The authors should make the choice of parameters explicit in the main body of the text instead of describing the details in an appendix. More notably, Eq.7 that describes the main loss function, is misleading assuming that later the authors choose a different norm (Huber loss) for the training. On the same note, the choice of mixing MLE and standard diffusion training in the loss function does not seem to be well motivated. The authors point out the instability with \sigma(t) when t→0, which is still used in the loss function. How does the parameter \alpha gets to be chosen? How much the results change if \alpha=0?
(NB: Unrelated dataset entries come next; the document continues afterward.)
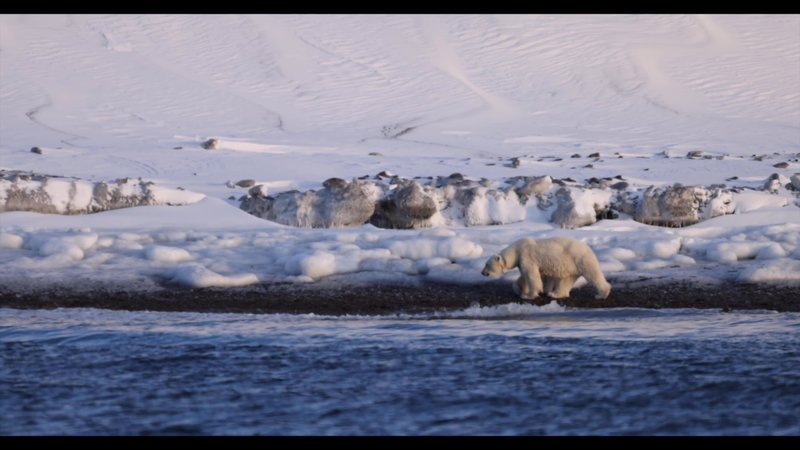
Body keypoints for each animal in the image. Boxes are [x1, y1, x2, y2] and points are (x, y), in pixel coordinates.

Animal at [482, 237, 612, 300]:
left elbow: (531, 276)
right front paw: (519, 289)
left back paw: (601, 294)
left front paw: (528, 295)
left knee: (593, 274)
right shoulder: (523, 261)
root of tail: (589, 249)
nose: (482, 272)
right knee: (566, 280)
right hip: (572, 265)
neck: (516, 250)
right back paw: (555, 294)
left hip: (580, 258)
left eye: (487, 265)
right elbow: (527, 276)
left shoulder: (526, 256)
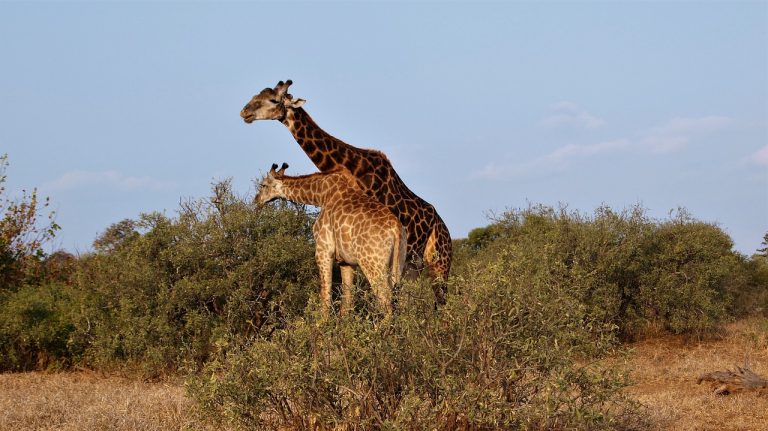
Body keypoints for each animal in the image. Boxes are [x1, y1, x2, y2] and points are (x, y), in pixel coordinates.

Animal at [255, 163, 407, 317]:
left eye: (263, 185)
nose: (257, 200)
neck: (321, 195)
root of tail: (396, 228)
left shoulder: (323, 250)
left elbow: (326, 296)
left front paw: (321, 323)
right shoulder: (346, 262)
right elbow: (346, 302)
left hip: (372, 264)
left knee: (385, 301)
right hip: (398, 264)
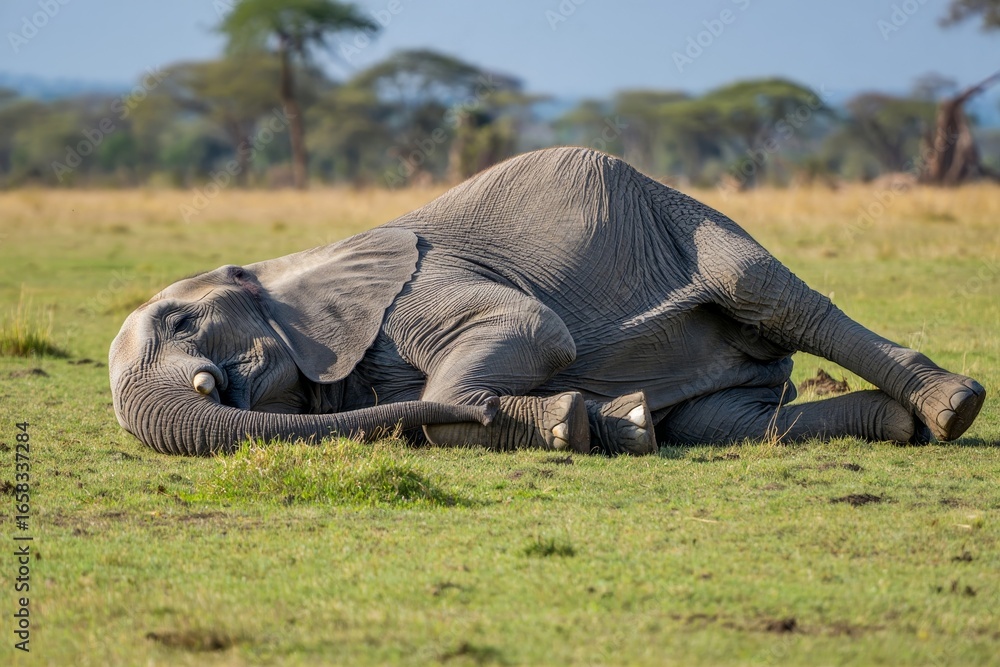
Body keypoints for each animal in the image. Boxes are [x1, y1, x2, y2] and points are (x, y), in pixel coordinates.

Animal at [109, 147, 986, 456]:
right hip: (728, 389)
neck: (289, 263)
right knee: (733, 424)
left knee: (772, 297)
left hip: (688, 220)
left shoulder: (421, 287)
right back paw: (895, 426)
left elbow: (530, 330)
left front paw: (567, 419)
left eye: (183, 320)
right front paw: (609, 422)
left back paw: (953, 410)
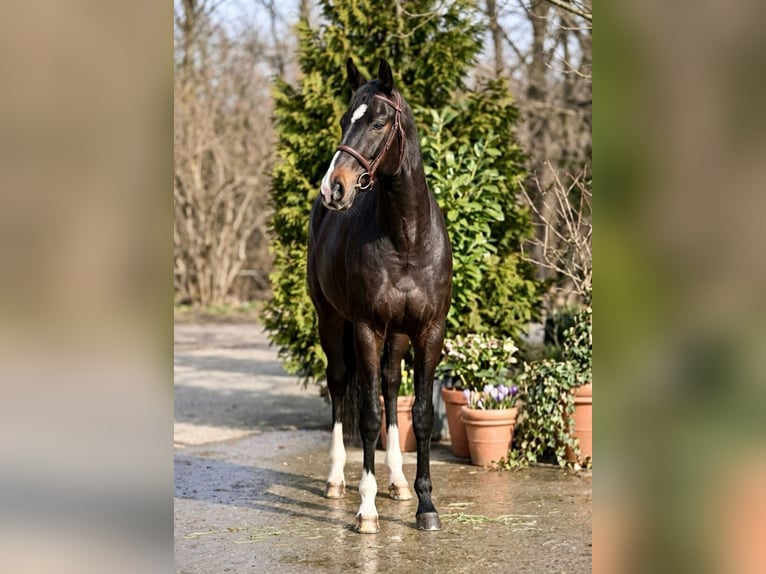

The results are presented clearly with good number of evaluation metrics to test the performance of the generative model. The authors also point out that the truncation of the number of particles leads to a mismatch between generated jet kinematics and true jet kinematics (pT and mass). In the conditional generation however, the authors show an almost diagonal match between reconstructed and conditional inputs. Are the conditional quantities used during training derived from the jets after truncation or do they represent the original jet kinematics?
Requested changes
1- Fix the choice of MLE weighting \lambda(t) = \beta(t) and not \beta(t)^2 in the text and Eq.7
2- Explicitly mention the choice of parameters used as they are introduced in the text: beta parameterization and upper boundary used in Eq. 2, choice of alpha in Eq.7 , resulting choice of \sigma(t) and \gamma(t).
3- Directly after Eq.7 to mention the use of Huber loss instead of MSE or add that directly to the loss function.
4- Add an explanation on how \alpha is chosen and the impact of this choice on the results presented. Good but not necessary: comparison of the results when \alpha=0 or at least a comment on the impact of this choice in the results presented.